Communiqué de l'Amitié Judéo-Chrétienne de France

Publié le par AJCF - MF GARRIGOU

 Le pape Benoît XVI vient de lever l'excommunication (décision juridique) des
quatre évêques qui avaient été excommuniés par Jean-Paul II en 1988. Il le
fait sur la demande de Mgr Fellay qui déclare reconnaître " l'autorité du
pape, l'enseignement de l'Église dans un esprit filial, tous les conciles
jusqu'à Vatican II " mais, dans ce dernier cas, avec des réserves. " Nous
acceptons et faisons nôtres tous les conciles jusqu'à Vatican II au sujet
duquel nous émettons des réserves " affirme Mgr Fellay. Nous n'avons pas de
peine à deviner lesquelles : la réforme liturgique, la liberté religieuse,
le dialogue œcuménique, l'ouverture aux autres religions. La déclaration
Nostra Ætate est donc visée, et en particulier son ch. 4, sur les relations
avec le peuple juif ce qui risque de porter atteinte au dialogue. Certes, la
levée de l'excommunication ne supprime pas le schisme ; ces quatre évêques,
et leurs prêtres, devront reconnaître Vatican II pour entrer en pleine
communion dans sa totalité.
Après la prière pour les Juifs du Vendredi Saint qui leur a été concédée,
un nouvel événement nous choque : l'un des quatre évêques, Mgr Williamson,
se révèle être négationniste. D'un point de vue seulement canonique, nous
voulons bien croire que cela n'a rien à voir avec la levée de
l'excommunication, mais il faudrait être absolument aveugle et sourd pour
affirmer qu'il n'y a " rien à voir " ni à entendre entre la levée de
l'excommunication et l'affirmation du négationnisme. L'indignation générale
soulevée par les propos de Mgr Williamson prouve le contraire. Avec le
négationnisme, nous plongeons dans l'abîme de l'idéologie des Nazis qui,
voulant anéantir jusqu'à la racine le peuple porteur de la révélation du
Dieu Un, ont tout tenté pour montrer non seulement que leur crime n'en était
pas un, mais aussi qu'il n'avait pas existé et cela porte nécessairement
atteinte au dialogue entre Juifs et Chrétiens.

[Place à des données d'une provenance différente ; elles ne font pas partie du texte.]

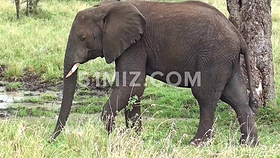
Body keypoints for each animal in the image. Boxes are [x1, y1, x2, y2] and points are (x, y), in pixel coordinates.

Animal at [49, 0, 258, 146]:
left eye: (83, 38)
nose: (50, 140)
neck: (107, 7)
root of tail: (239, 37)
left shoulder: (135, 45)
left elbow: (131, 86)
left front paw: (114, 135)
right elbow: (133, 91)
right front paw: (135, 138)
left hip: (214, 56)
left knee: (205, 96)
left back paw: (196, 144)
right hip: (226, 60)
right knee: (236, 98)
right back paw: (248, 145)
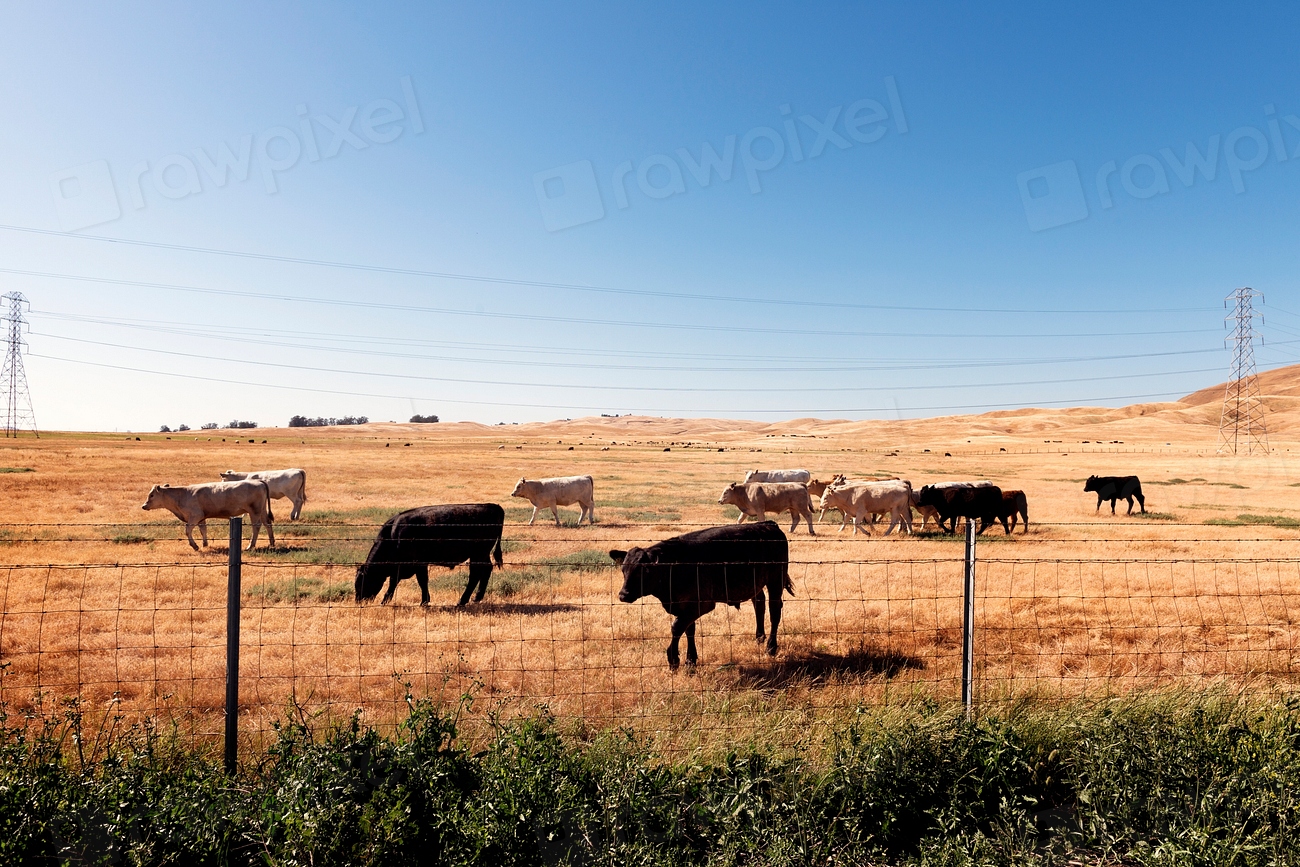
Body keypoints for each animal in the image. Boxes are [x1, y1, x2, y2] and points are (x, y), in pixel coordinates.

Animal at [141, 480, 274, 548]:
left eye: (151, 495)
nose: (144, 506)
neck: (183, 495)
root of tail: (258, 481)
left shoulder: (195, 516)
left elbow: (187, 530)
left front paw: (194, 545)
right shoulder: (201, 518)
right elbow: (203, 530)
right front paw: (205, 544)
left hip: (254, 511)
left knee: (256, 526)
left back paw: (251, 546)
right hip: (262, 510)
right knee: (267, 524)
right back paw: (272, 543)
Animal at [356, 504, 506, 608]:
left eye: (361, 582)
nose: (358, 601)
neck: (393, 535)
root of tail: (493, 506)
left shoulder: (418, 563)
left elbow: (421, 581)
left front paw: (424, 601)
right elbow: (395, 582)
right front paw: (386, 600)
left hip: (478, 554)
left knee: (475, 574)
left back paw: (462, 601)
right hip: (482, 554)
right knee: (487, 569)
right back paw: (477, 597)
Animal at [608, 519, 790, 670]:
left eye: (643, 572)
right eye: (623, 569)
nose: (623, 595)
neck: (675, 566)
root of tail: (769, 524)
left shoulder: (702, 604)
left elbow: (677, 627)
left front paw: (674, 659)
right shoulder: (685, 606)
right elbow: (689, 629)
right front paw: (690, 660)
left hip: (776, 580)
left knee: (774, 610)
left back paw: (771, 647)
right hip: (755, 584)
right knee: (759, 604)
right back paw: (759, 637)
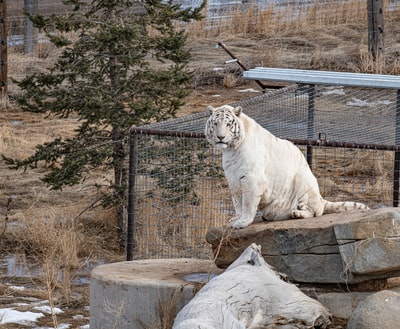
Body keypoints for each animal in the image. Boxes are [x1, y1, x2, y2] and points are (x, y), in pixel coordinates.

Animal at [206, 104, 368, 228]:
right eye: (215, 123)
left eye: (228, 124)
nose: (221, 137)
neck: (231, 150)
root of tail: (321, 197)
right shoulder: (233, 180)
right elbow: (237, 202)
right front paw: (234, 219)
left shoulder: (252, 179)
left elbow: (247, 203)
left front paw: (242, 222)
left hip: (304, 183)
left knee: (316, 211)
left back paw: (296, 213)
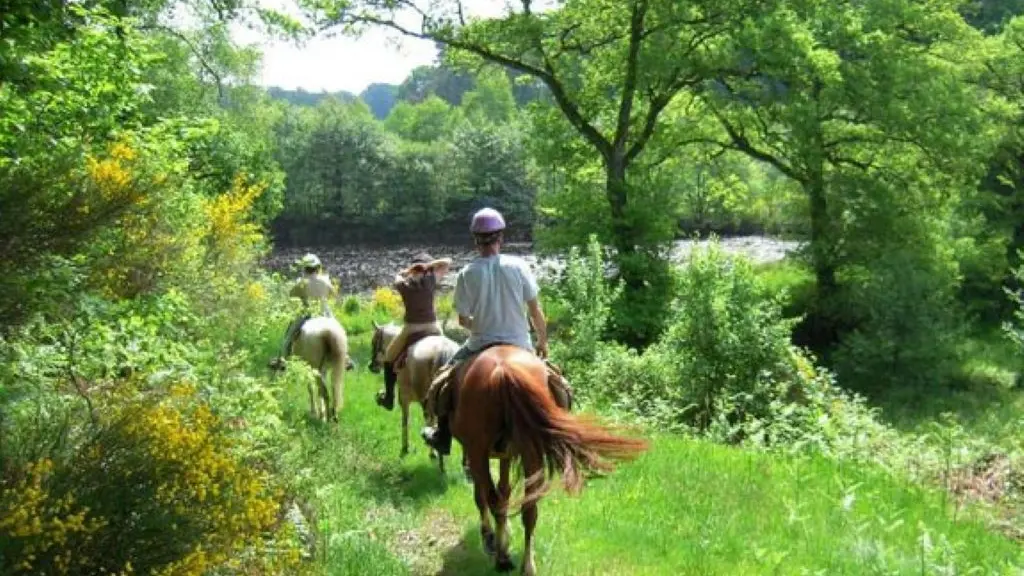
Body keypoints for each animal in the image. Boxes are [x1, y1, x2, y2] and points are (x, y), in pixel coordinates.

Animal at [368, 321, 459, 470]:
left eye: (374, 341)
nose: (371, 366)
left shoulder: (404, 398)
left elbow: (406, 421)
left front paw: (405, 448)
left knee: (431, 422)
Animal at [449, 345, 648, 575]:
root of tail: (503, 370)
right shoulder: (504, 455)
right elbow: (505, 491)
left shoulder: (474, 453)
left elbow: (483, 496)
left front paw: (490, 537)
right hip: (529, 451)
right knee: (528, 508)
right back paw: (526, 565)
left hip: (480, 451)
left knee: (493, 500)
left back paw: (502, 557)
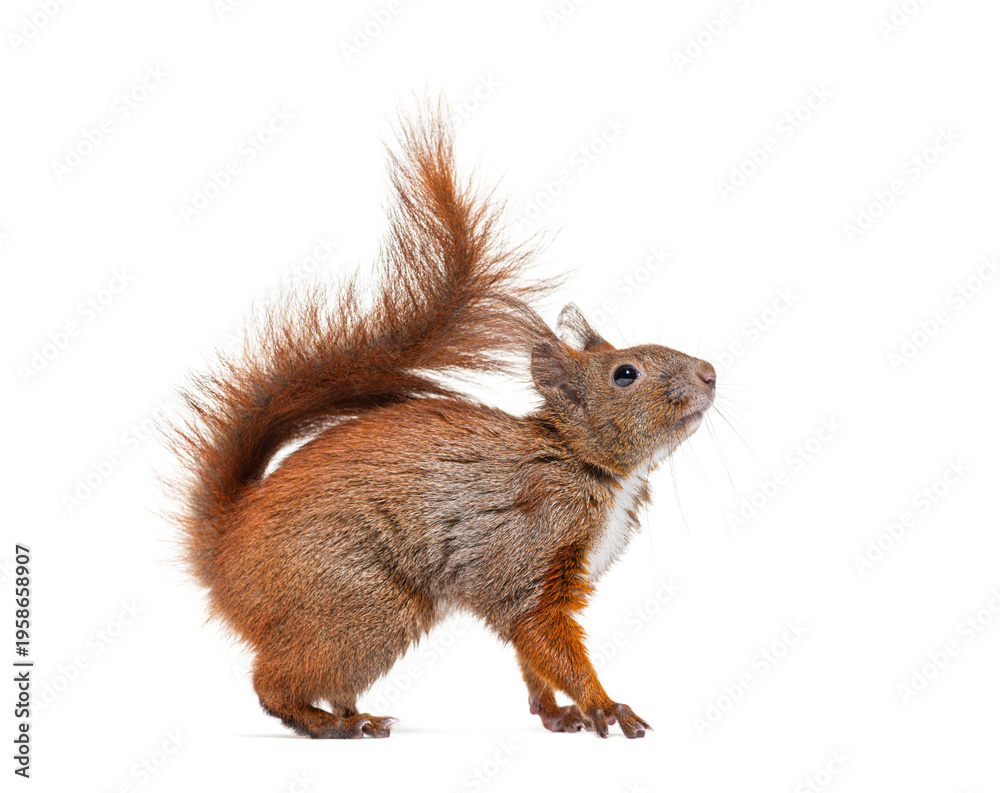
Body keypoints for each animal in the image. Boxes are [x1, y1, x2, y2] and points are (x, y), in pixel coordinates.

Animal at [169, 103, 716, 740]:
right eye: (625, 374)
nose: (709, 374)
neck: (586, 462)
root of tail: (224, 546)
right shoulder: (527, 551)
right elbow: (542, 636)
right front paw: (604, 706)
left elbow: (530, 656)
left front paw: (556, 713)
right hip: (363, 604)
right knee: (273, 682)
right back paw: (331, 725)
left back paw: (350, 713)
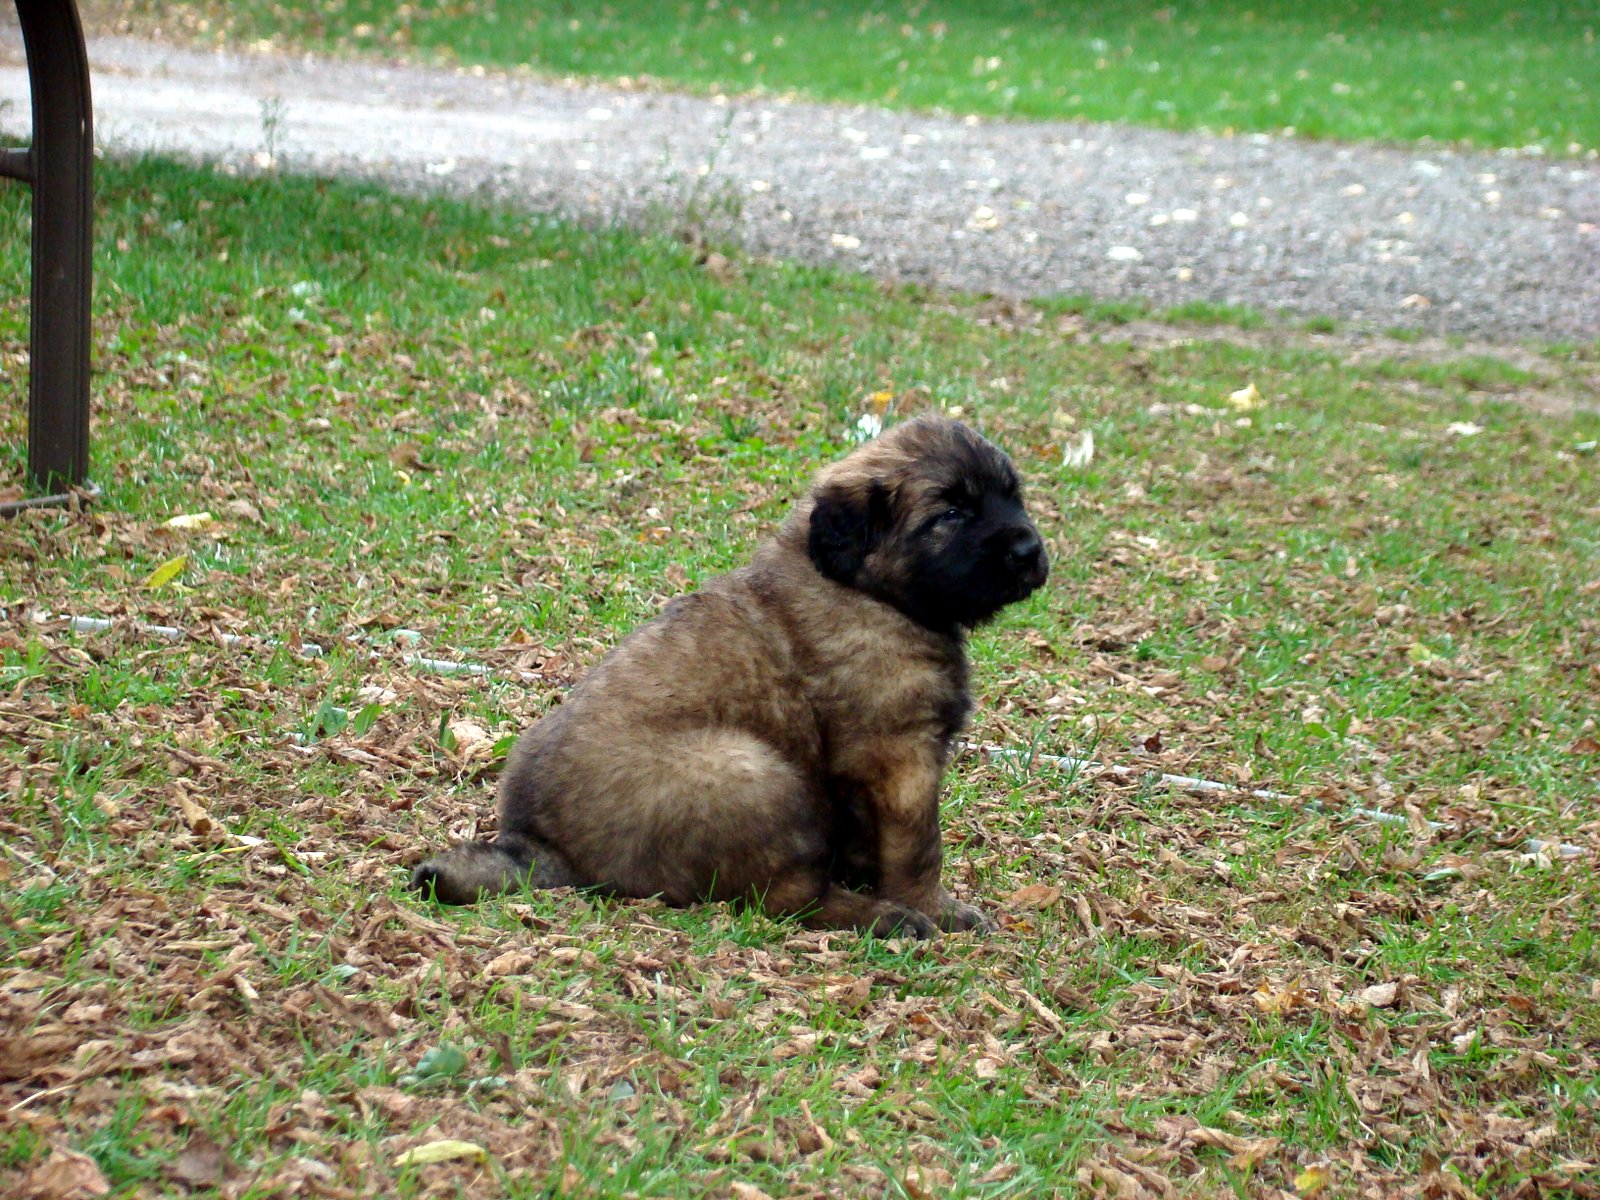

Nous, membres catholiques de l'Amitié Judéo-Chrétienne de France, attendons
de l'Église une attitude moins ambiguë en ce qui concerne les relations avec
le peuple juif. Cette volonté de favoriser la pleine unité à l'intérieur de
l'Église catholique, légitime en soi, risque de causer des déchirures
beaucoup plus grandes que celles qu'elle veut réparer. Et nous sommes
certains qu'elle fait du mal à tous ceux d'entre nous qui s'efforcent de
maintenir et de faire progresser un véritable dialogue, amical et
respectueux, entre Juifs et Chrétiens.
Les membres catholiques de l'Amitié Judéo-Chrétienne de France, avec
l'approbation de l'ensemble du Comité Directeur.